▶ INSTRUCTIONS FOR THE TASK
Write out exactly, with both ends included, the lines that run from the line containing "middle dip: (310, 207)" to the end of the entries. Pictures are not part of the answer.

▶ RECORDS TO PROCESS
== Segment start ==
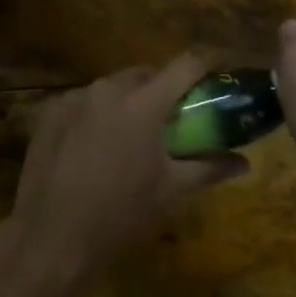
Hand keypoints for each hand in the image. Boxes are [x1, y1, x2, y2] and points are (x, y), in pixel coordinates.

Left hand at [3, 55, 247, 292]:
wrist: (52, 237)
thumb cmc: (120, 214)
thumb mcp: (170, 192)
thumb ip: (209, 169)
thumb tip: (243, 162)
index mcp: (144, 103)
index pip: (186, 64)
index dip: (210, 59)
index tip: (224, 62)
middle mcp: (110, 87)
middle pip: (147, 74)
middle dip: (165, 87)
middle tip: (175, 114)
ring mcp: (77, 95)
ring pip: (114, 86)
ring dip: (130, 100)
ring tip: (134, 134)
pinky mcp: (52, 109)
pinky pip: (86, 99)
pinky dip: (98, 112)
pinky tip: (96, 145)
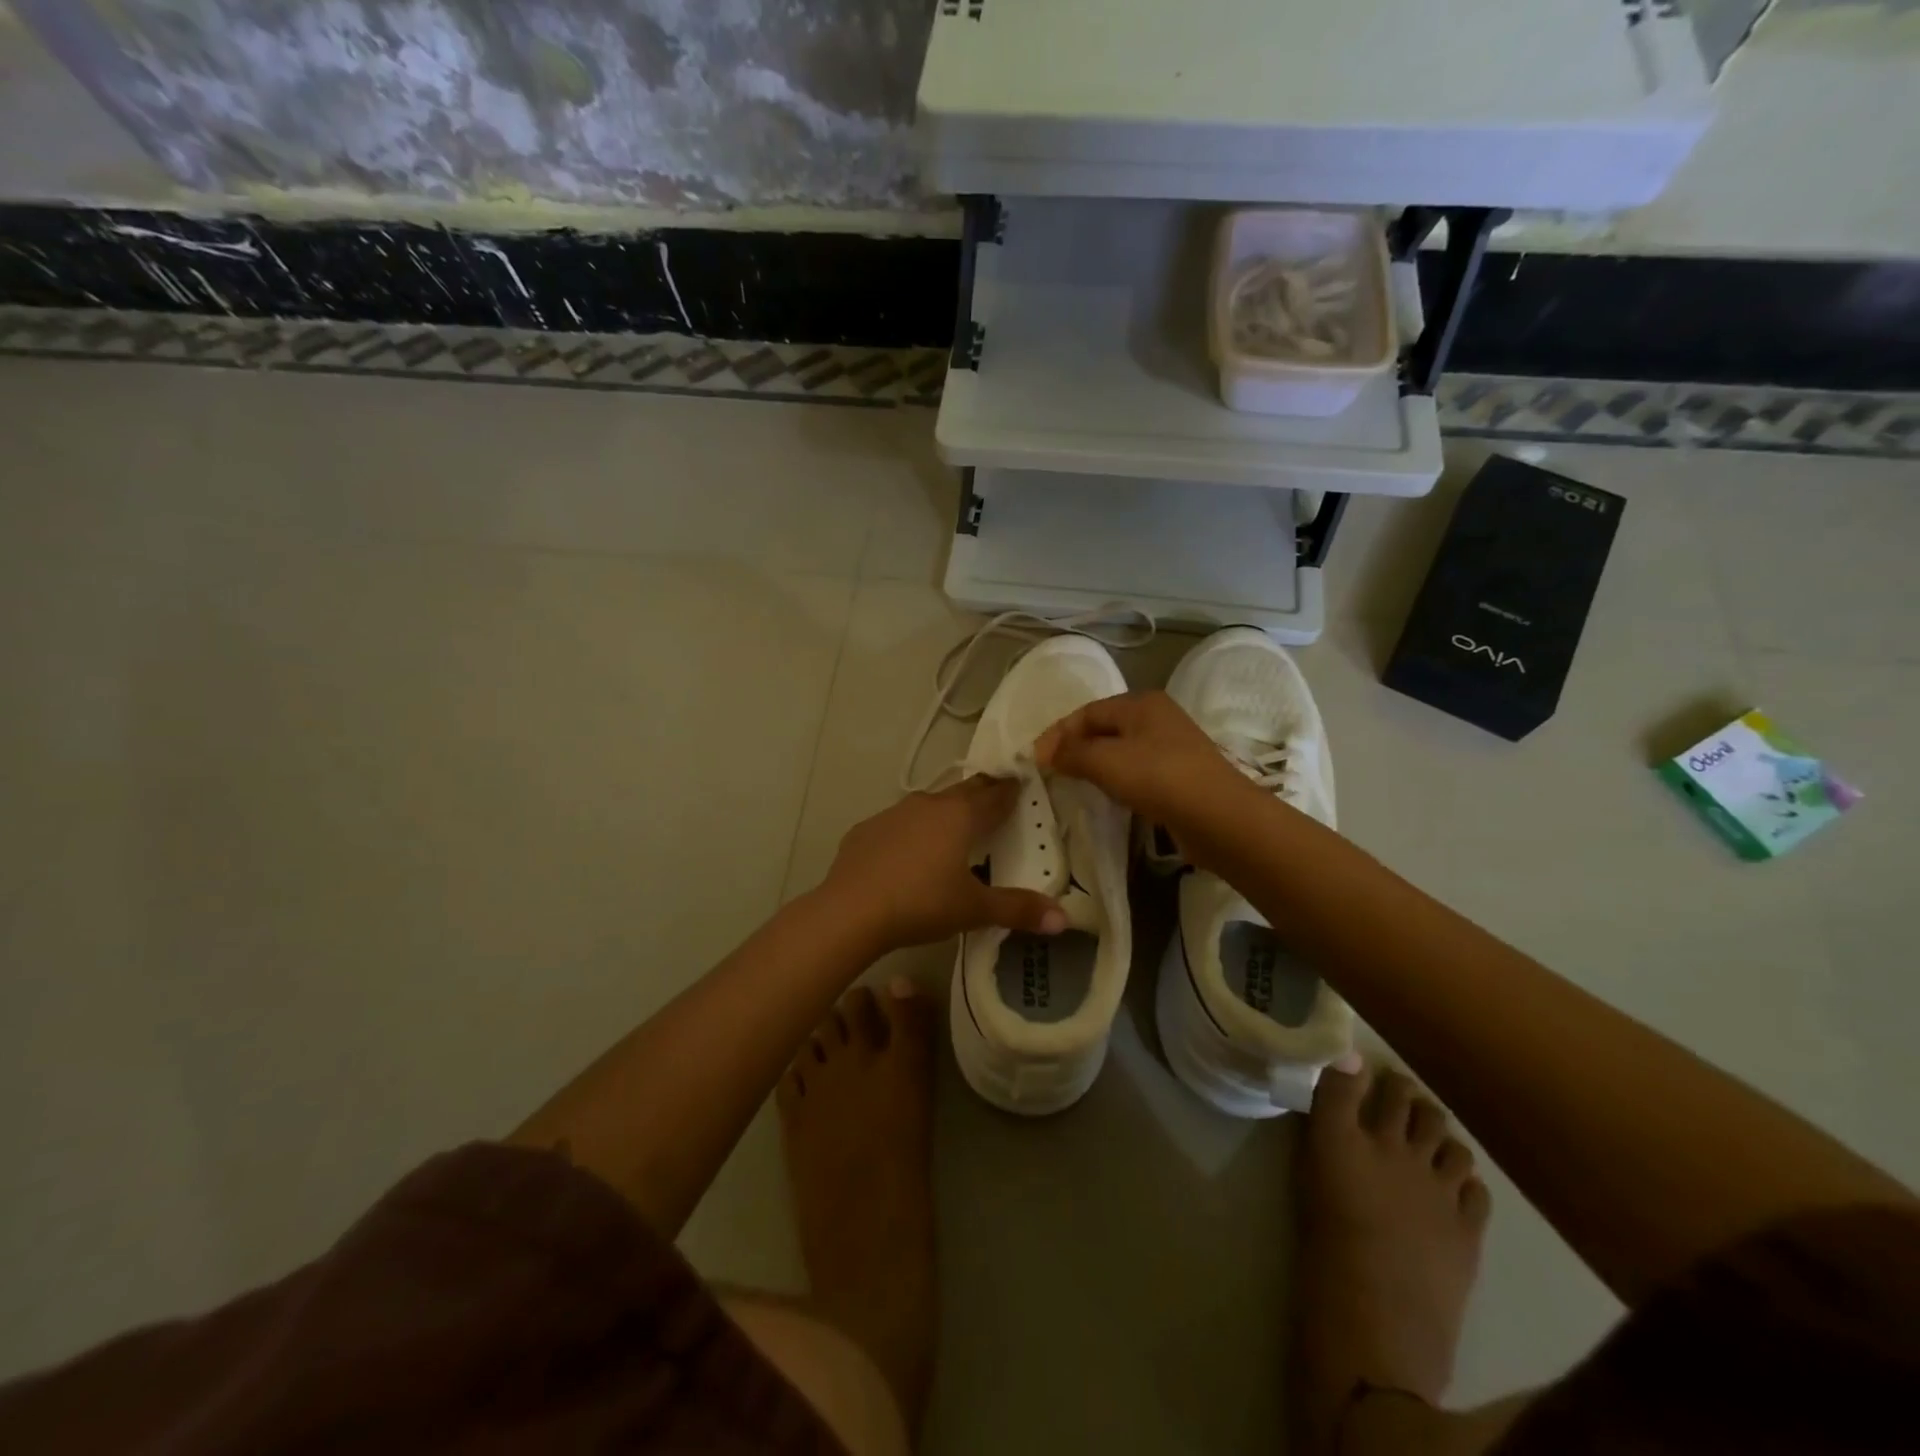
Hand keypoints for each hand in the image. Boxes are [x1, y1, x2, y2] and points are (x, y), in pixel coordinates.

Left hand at [821, 777, 1067, 953]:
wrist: (850, 911)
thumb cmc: (921, 904)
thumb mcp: (974, 910)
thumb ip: (1018, 910)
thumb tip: (1064, 919)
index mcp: (960, 816)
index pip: (995, 796)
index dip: (1011, 790)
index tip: (1022, 783)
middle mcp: (928, 805)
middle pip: (963, 791)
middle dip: (982, 793)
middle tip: (996, 796)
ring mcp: (893, 814)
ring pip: (928, 804)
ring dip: (944, 810)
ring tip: (954, 824)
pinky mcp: (866, 830)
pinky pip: (897, 823)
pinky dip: (910, 831)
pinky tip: (907, 852)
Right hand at [1036, 690, 1254, 836]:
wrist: (1219, 817)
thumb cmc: (1159, 777)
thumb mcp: (1106, 761)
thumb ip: (1071, 753)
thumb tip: (1043, 752)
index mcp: (1141, 703)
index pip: (1087, 712)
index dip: (1058, 733)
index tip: (1036, 759)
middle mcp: (1157, 718)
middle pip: (1104, 728)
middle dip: (1075, 747)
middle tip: (1051, 771)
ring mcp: (1171, 746)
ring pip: (1120, 750)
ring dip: (1095, 764)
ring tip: (1073, 783)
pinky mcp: (1179, 775)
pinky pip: (1137, 770)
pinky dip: (1116, 779)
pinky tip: (1108, 795)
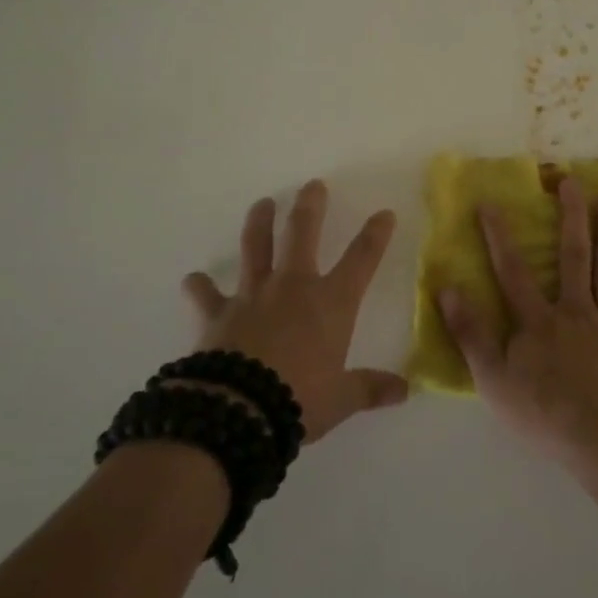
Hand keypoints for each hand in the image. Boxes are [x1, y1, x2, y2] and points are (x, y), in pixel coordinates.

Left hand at [183, 180, 408, 442]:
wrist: (237, 411)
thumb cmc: (299, 400)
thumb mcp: (341, 399)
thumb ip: (370, 388)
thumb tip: (404, 390)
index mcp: (331, 303)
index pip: (362, 259)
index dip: (375, 235)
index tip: (384, 213)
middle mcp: (293, 288)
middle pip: (302, 234)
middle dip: (310, 207)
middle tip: (313, 185)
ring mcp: (253, 296)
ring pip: (256, 247)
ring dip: (259, 223)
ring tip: (261, 203)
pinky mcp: (218, 314)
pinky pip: (206, 295)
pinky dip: (199, 287)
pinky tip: (193, 280)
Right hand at [436, 177, 597, 470]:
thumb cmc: (544, 413)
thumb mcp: (493, 380)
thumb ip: (470, 334)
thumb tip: (447, 289)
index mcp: (537, 321)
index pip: (512, 271)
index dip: (499, 236)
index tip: (491, 203)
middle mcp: (574, 311)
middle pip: (572, 256)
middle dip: (571, 217)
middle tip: (572, 182)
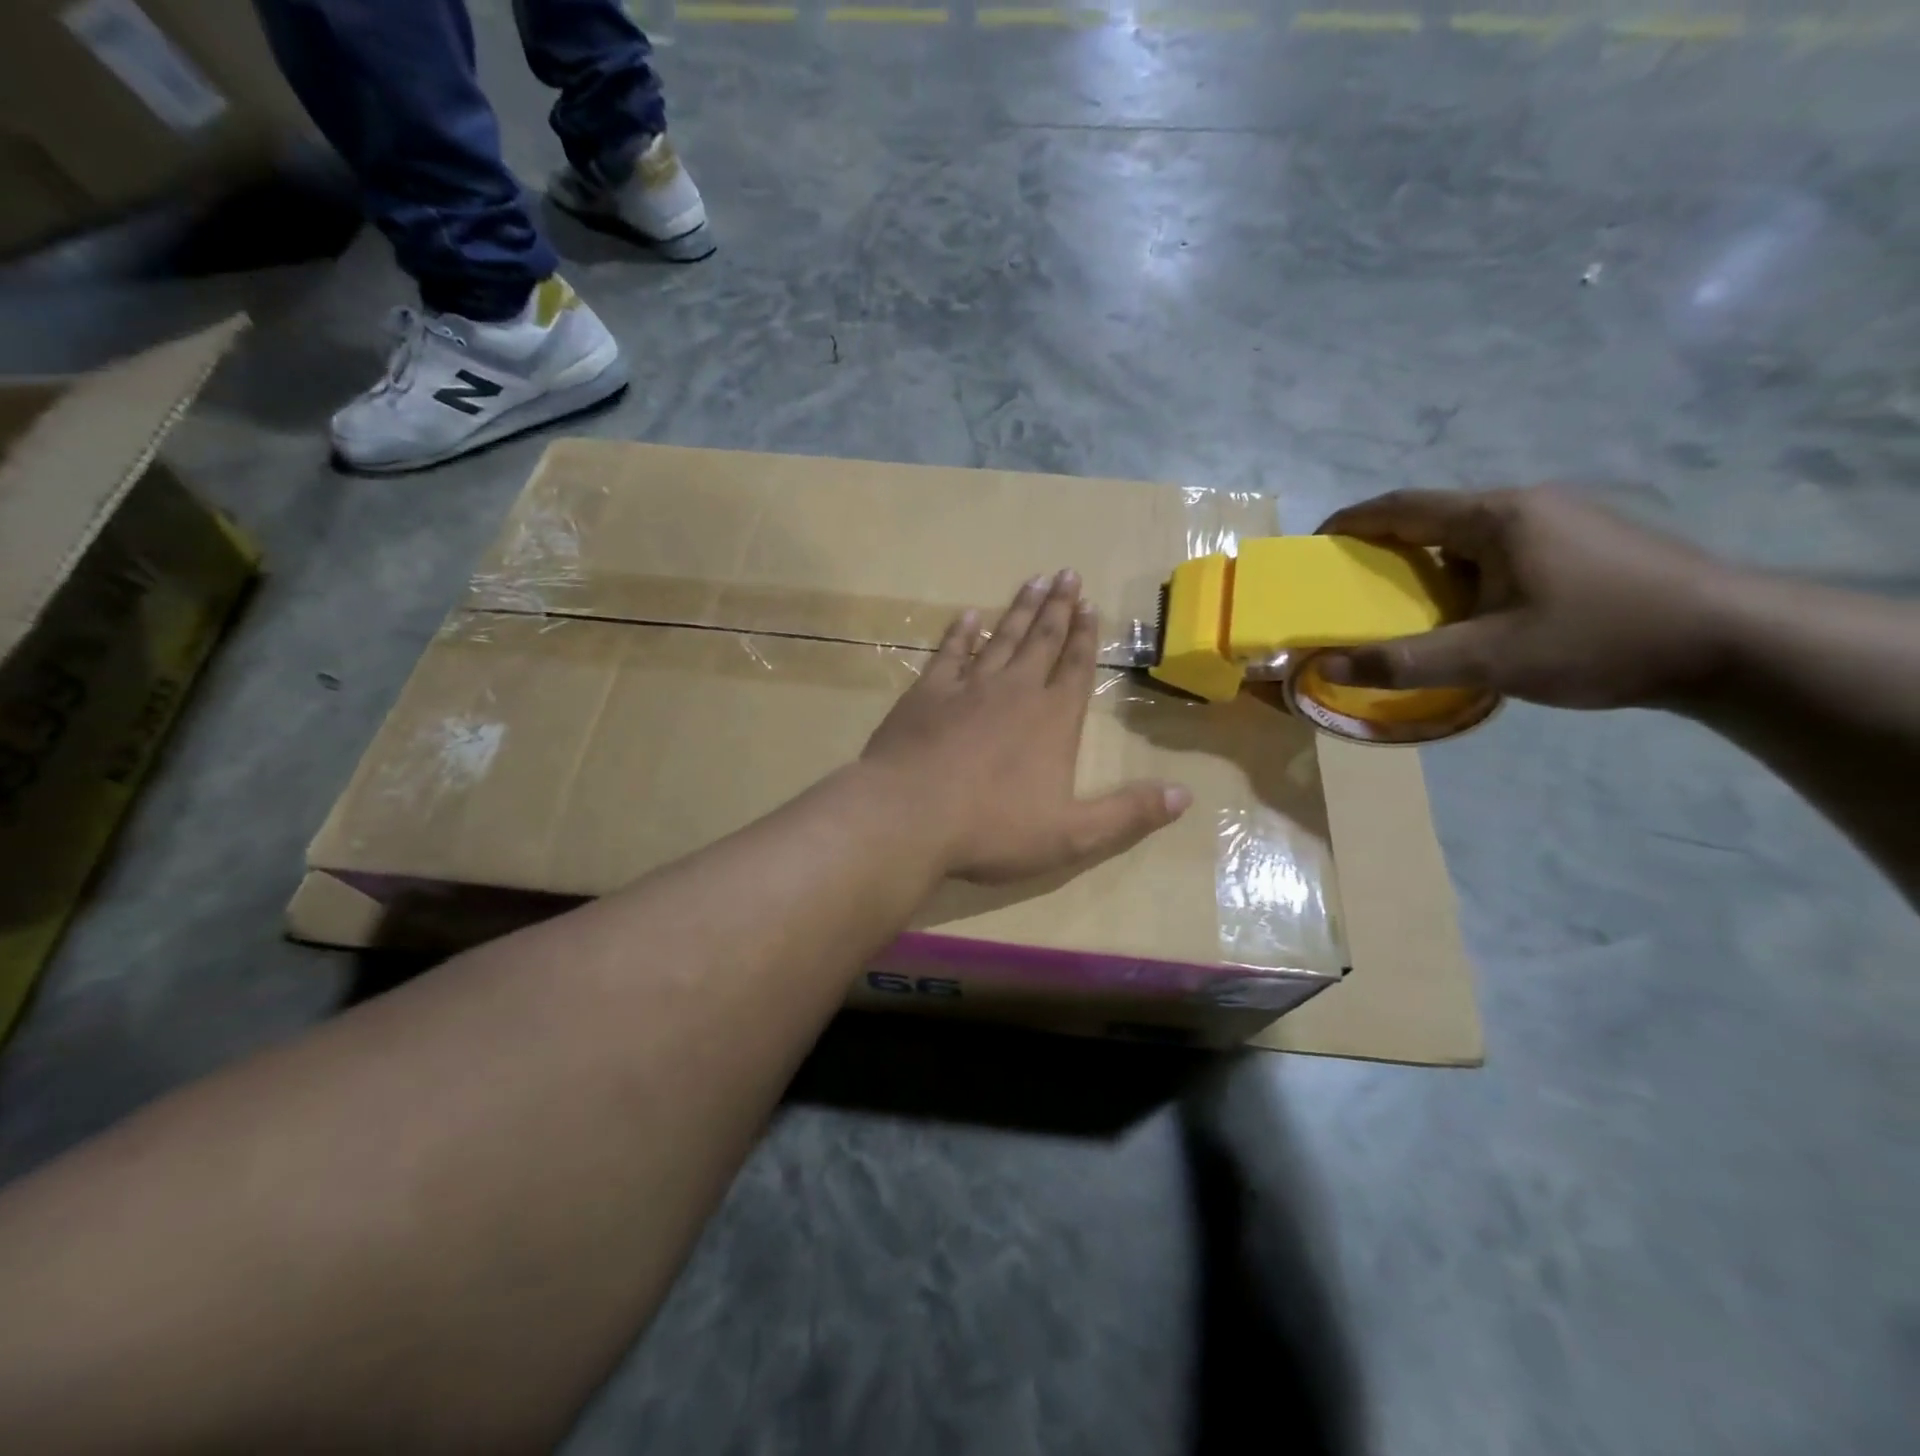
== Segment end ==
▶ TASK OUTPUT
middle dip: (310, 207)
middle tip: (313, 185)
ring mcp: (253, 296)
ring pip: (256, 247)
ring dip: (259, 223)
ring tip: (261, 203)
pinky mcp: (218, 314)
pinky pip: (206, 295)
pinky dip: (199, 287)
pinky tip: (193, 280)
Right hand at [436, 177, 597, 470]:
thumb cmc: (544, 413)
thumb mcp: (493, 380)
thumb ip: (470, 334)
thumb tip: (447, 289)
index mcp: (537, 321)
index pip: (512, 271)
index dip: (499, 236)
index tip: (491, 203)
middle mcp: (574, 311)
middle pip: (572, 256)
middle dip: (571, 217)
middle tip: (572, 182)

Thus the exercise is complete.